Brands and innovations
It was not a fair of revolutions and upheavals, the various brands decided to continue doing what they consider to be their core business and what they do best, rather than indiscriminately chasing the market trend of the moment, with a few notes of innovation as is only right. There is no denying that Patek Philippe’s decision not to present the successor to the 5711 and Rolex’s decision not to intervene decisively on any of its flagship models helped to spread the public’s attentions over all the exhibitors, which led to diversified but concrete offers: Bulgari went beyond the concept of “very fine”, Ulysse Nardin managed to evolve the Freak, just as Jaeger Le-Coultre gave new lustre to the Atmos. Vacheron Constantin revived the iconic 222 by adding it to the Historiques line, which is one of its best workhorses. Cartier refined its iconic collections, from the Santos to the Ballon Bleu, and then enriched its exclusive “Privé” selection with true masterpieces of elegance, often dedicated to women, once again confirming along with Piaget and Chopard that Time is not a male exclusive.
Tudor concentrated on a few references to make its offer even more solid and well-defined, Zenith presented only chronograph watches, a complication that has always distinguished it, while Rolex and Patek Philippe confirmed to the world their respective philosophies, daring in terms of colours and complications but without departing from the respective strategies that have made them what they are today. Hublot’s so-called “Art of Fusion” has been interpreted in colours and materials that were inconceivable just a few years ago, confirming that there are very few taboos left in watchmaking: suffice it to think that A. Lange&Sohne – a brand that until three years ago only worked with precious materials – presented a watch in titanium. This concept has not escaped Tag Heuer and IWC either, which have respectively introduced variants of dials and materials on their flagship models that were unthinkable a few years ago. Finally, raise your hand if you thought you would ever see a gold Panerai with a perpetual calendar.

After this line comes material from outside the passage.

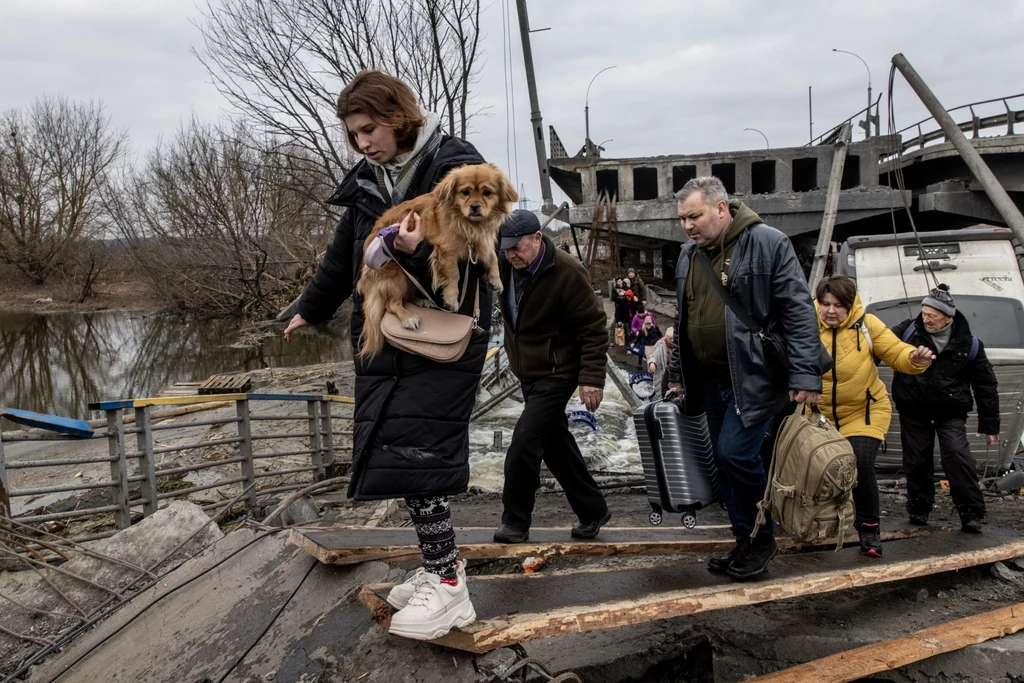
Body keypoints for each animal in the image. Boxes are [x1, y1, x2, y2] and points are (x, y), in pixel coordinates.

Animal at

Watches and Wonders 2022: conclusions
After almost a week in Geneva, the most frequently asked question upon returning was “which are the five watches that impressed you the most?”, perhaps the most complex question a watch lover can have to answer after a trade fair.
In fact, there are no rankings when it comes to passion, so the five references below are in purely random order and have only the merit of having impressed me in some way: Bulgari Octo Finissimo Ultra, IWC Pilot’s Waches Chronograph 41 TOP GUN in Ceratanium, Hublot Big Bang Tourbillon Purple Sapphire, Parmigiani Tonda PF Skeleton and Cartier Tank Chinoise in yellow gold.

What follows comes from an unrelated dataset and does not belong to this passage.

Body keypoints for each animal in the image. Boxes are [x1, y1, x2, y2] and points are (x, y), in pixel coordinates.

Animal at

Watches & Wonders 2022 was a clear slap in the face to all those who claimed that trade fairs in a physical format were obsolete and outdated by digital and delocalised micro events, forgetting that after all, watches are splendid instruments created by people for other people. Events like this bring people together, create human contact and an exchange of ideas in a context that cannot be replicated online, nor can it be broken down into micro events. This fair reminded everyone that a handshake is worth more than a like, that Zoom is extremely useful but that titanium is only light in person, and that even though the world is running faster and faster, every now and then it’s nice to stop for a moment.